§ **Exercise requirements**: Search the data below for the string "pixels". Extract every line that contains it.

- Opening Delimiter -

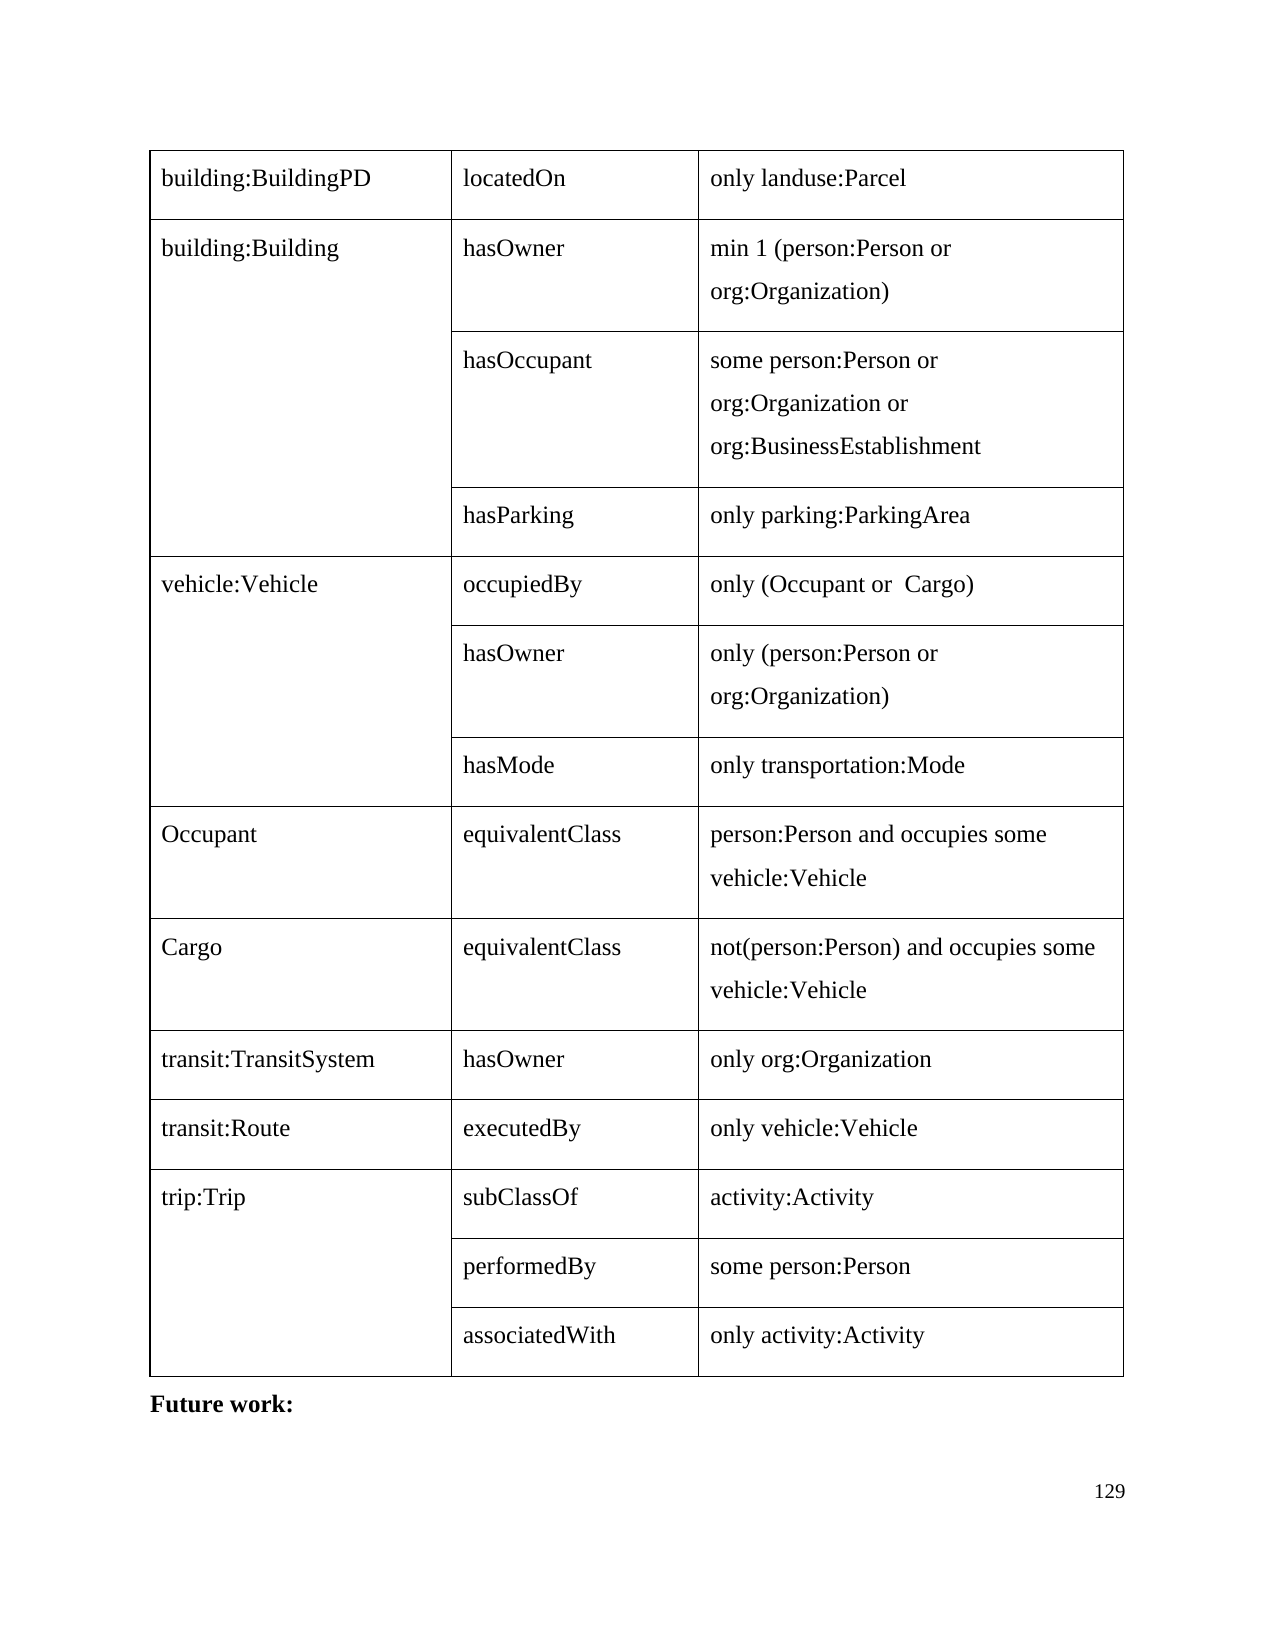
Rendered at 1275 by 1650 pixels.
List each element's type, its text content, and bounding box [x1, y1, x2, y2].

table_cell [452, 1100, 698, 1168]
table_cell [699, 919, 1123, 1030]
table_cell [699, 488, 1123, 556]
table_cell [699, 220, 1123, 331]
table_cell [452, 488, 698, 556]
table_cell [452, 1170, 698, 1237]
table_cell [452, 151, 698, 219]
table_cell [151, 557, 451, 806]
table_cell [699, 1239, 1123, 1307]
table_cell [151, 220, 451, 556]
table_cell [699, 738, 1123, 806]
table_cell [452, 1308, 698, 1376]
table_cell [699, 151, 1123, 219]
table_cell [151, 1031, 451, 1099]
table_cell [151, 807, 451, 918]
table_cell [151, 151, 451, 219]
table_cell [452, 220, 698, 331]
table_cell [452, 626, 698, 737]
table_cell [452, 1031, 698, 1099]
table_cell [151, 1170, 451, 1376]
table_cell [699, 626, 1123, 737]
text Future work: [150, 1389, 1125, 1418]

- Closing Delimiter -
- Opening Delimiter -

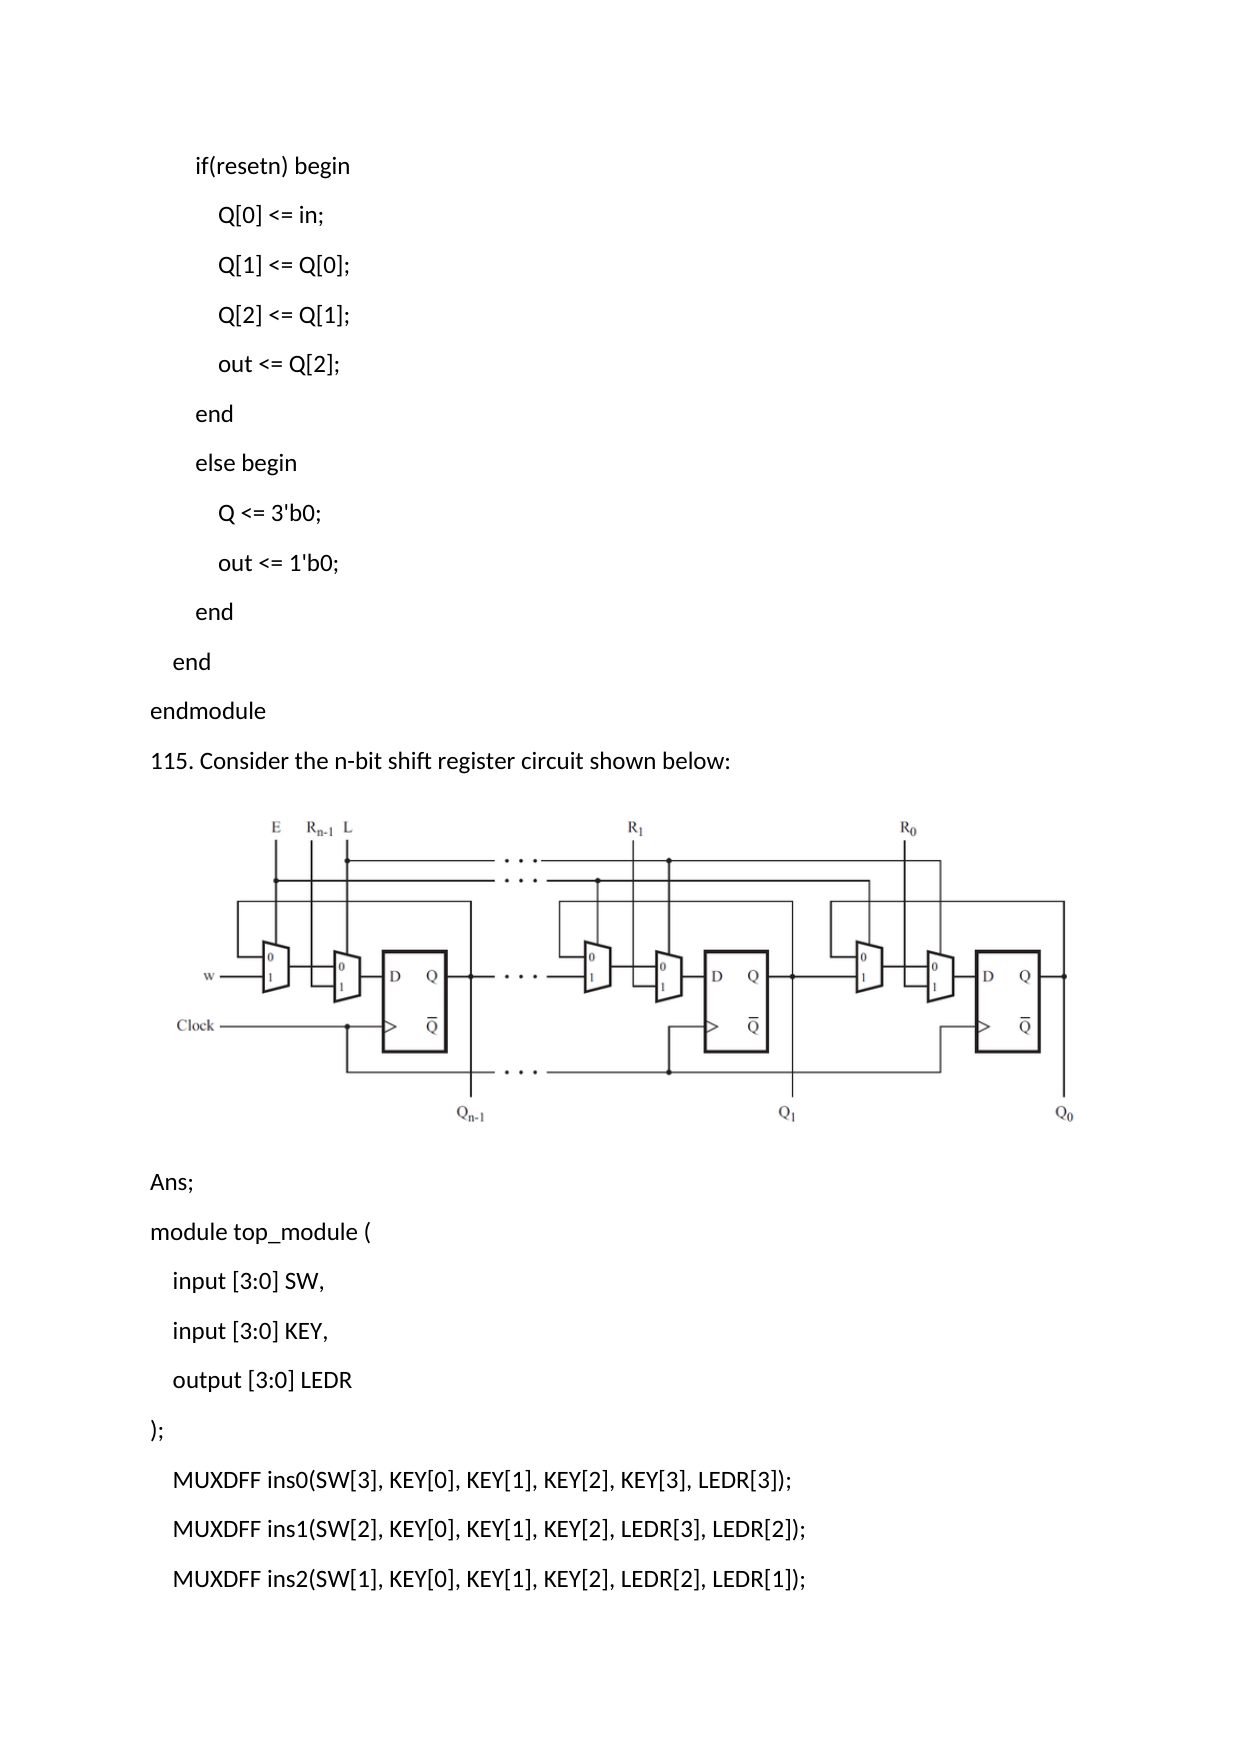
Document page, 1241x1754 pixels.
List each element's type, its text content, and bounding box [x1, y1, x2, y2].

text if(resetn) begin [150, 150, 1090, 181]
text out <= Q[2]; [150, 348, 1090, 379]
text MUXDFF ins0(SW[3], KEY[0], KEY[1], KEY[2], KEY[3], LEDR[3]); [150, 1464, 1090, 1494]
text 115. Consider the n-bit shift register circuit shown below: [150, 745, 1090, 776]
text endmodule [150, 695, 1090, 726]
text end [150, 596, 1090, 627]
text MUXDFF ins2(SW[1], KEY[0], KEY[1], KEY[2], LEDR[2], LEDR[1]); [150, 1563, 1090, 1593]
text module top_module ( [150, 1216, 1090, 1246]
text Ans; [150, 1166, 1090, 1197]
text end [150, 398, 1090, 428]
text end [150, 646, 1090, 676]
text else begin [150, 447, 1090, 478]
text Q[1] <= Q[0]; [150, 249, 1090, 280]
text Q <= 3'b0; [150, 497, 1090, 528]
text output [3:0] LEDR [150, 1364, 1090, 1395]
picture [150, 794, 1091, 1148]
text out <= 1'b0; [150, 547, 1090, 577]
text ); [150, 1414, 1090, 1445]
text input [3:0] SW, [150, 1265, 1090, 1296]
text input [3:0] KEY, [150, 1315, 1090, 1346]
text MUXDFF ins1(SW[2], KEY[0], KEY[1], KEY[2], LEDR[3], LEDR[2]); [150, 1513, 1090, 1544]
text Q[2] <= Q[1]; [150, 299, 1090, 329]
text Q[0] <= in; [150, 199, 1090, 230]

- Closing Delimiter -

§ **Solution**:
Rendered at 1275 by 1650 pixels.
Document page, 1241x1754 pixels.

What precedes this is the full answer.